Rodney's work was delivered Saturday night, mine on Sunday morning. From 8am we begin... it only took an hour or so to rule out the "pair up" idea of hanging, then the "alternating sections of wall" idea. Our work looks nice together, just not too together!


Rodney ponders his hundreds of paintings... (not quite, but seemed like it!)


I re-ponder framed pieces that I can't arrange as I wanted because the hanging system doesn't hang low enough.

And somehow, after the chaos, some structure begins to emerge...

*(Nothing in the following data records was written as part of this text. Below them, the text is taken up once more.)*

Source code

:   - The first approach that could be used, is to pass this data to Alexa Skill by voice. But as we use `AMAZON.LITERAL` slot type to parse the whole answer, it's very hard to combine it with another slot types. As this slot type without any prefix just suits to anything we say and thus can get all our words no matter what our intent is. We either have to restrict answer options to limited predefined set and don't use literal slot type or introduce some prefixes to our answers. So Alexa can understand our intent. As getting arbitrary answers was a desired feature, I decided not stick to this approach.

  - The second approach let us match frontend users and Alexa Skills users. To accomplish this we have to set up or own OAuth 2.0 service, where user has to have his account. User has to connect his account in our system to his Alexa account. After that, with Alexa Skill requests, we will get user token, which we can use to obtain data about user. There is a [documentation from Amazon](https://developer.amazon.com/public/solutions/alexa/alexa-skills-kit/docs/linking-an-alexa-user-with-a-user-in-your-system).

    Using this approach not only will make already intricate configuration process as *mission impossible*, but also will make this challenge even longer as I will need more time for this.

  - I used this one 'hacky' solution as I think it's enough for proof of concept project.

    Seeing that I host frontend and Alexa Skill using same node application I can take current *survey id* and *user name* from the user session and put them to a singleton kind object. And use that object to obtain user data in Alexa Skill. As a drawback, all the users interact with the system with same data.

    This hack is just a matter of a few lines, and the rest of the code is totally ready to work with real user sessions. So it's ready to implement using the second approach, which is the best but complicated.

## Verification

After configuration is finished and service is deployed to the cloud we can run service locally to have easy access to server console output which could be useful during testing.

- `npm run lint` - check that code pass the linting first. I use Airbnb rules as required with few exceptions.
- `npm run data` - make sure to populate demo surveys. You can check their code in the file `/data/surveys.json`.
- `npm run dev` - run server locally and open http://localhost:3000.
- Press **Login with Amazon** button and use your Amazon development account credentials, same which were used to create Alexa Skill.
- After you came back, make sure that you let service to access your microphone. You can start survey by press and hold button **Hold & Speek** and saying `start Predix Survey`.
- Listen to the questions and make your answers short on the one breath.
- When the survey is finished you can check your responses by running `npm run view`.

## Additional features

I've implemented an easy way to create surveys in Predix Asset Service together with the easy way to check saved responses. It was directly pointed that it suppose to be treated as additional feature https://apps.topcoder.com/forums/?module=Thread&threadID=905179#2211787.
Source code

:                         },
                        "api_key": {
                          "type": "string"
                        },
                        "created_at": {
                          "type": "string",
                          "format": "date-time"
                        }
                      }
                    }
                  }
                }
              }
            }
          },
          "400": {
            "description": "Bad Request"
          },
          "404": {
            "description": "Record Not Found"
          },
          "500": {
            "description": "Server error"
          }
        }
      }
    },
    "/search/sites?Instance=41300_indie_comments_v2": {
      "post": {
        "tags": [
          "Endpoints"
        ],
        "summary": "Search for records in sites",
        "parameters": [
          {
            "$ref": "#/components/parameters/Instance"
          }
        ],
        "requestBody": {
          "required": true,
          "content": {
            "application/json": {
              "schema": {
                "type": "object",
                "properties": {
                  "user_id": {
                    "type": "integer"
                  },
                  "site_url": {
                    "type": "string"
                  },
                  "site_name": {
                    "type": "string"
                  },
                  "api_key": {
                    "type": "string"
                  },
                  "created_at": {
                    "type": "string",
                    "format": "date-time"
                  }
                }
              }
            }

Show opens TOMORROW! Only 6 days - Don't miss it! 

11 January 2013

And something a bit different...

"Hymn" and "Her"
by Rodney Beecher Roberts

Amongst the paintings will be a small few different things from Rodney and Tina - sculpture from Rodney and a small series of drypoint etchings from Tina.

"Storm Cloud"
by Tina Mammoser

02 January 2013

Words and paintings

He said the oceans were rising
Tina Mammoser, acrylic on canvas (from the Dark series)
Rodney
"So I started using words. Sometimes that grew into having an entire stanza of a poem, either written on top of the painting when I finished or scratched through the various layers. It's because I just realised that words are abstracts of themselves. They're an abstract of a meaning. They're not real things unto themselves other than words. They're symbols."
Tina
"Yeah, they're just arrangements of letters. I like your new one "Social Media". Because I saw that in an exhibition and it wasn't until today, looking at the picture, that I saw the equations. I'd seen the symbols and I knew there were letters there or something, but I hadn't looked closely enough. Today I looked at it and went wait a minute there's brackets and equal signs and those are equations! And you've done them backwards, which I like because it takes away a level of meaning."
Rodney
'It takes away, and that's the way it was shown in the movie - it's taken from the movie "Social Media". And in that movie when he's just gotten dumped by his girlfriend and he's going to do this comparison "which girl's prettier", and his mate comes in and he goes up and writes it on the window. We see it from the outside, reversed, and then we see it from the inside. So I chose to do it from the outside because it's a little more abstract. One in my Venice series that I stuck words in there later, because most of my Vencie series have no words in them... they have illusions to words by having doodle or scribble-like lines in them that somehow suggested words but weren't words."
Social Media
Rodney Beecher Roberts, mixed media on canvas
Tina
"I've done a Venice series as well and mine are symbolic, mine are symbolic of kinds of light. Because I've done shadows under the bridges, and the way lamps reflect off the river... that's where a lot of the gold is coming from, because it's night, and I was only looking at the water surfaces."
"With the English coast it's actual place names. With Venice I wanted it to be actual Italian phrases for the kind of light I was painting. In fact the only series where I haven't used a very specific title that was what I put in the paintings was the Dark series. Those are named after song lyrics. So instead of being the place or the light it was the feeling of when I was painting it. There the only ones that aren't specific places as well. So then I couldn't title them with places because I felt I was lying. So each one of those I listened to one song over and over again. So each title is the song I listened to while painting that painting."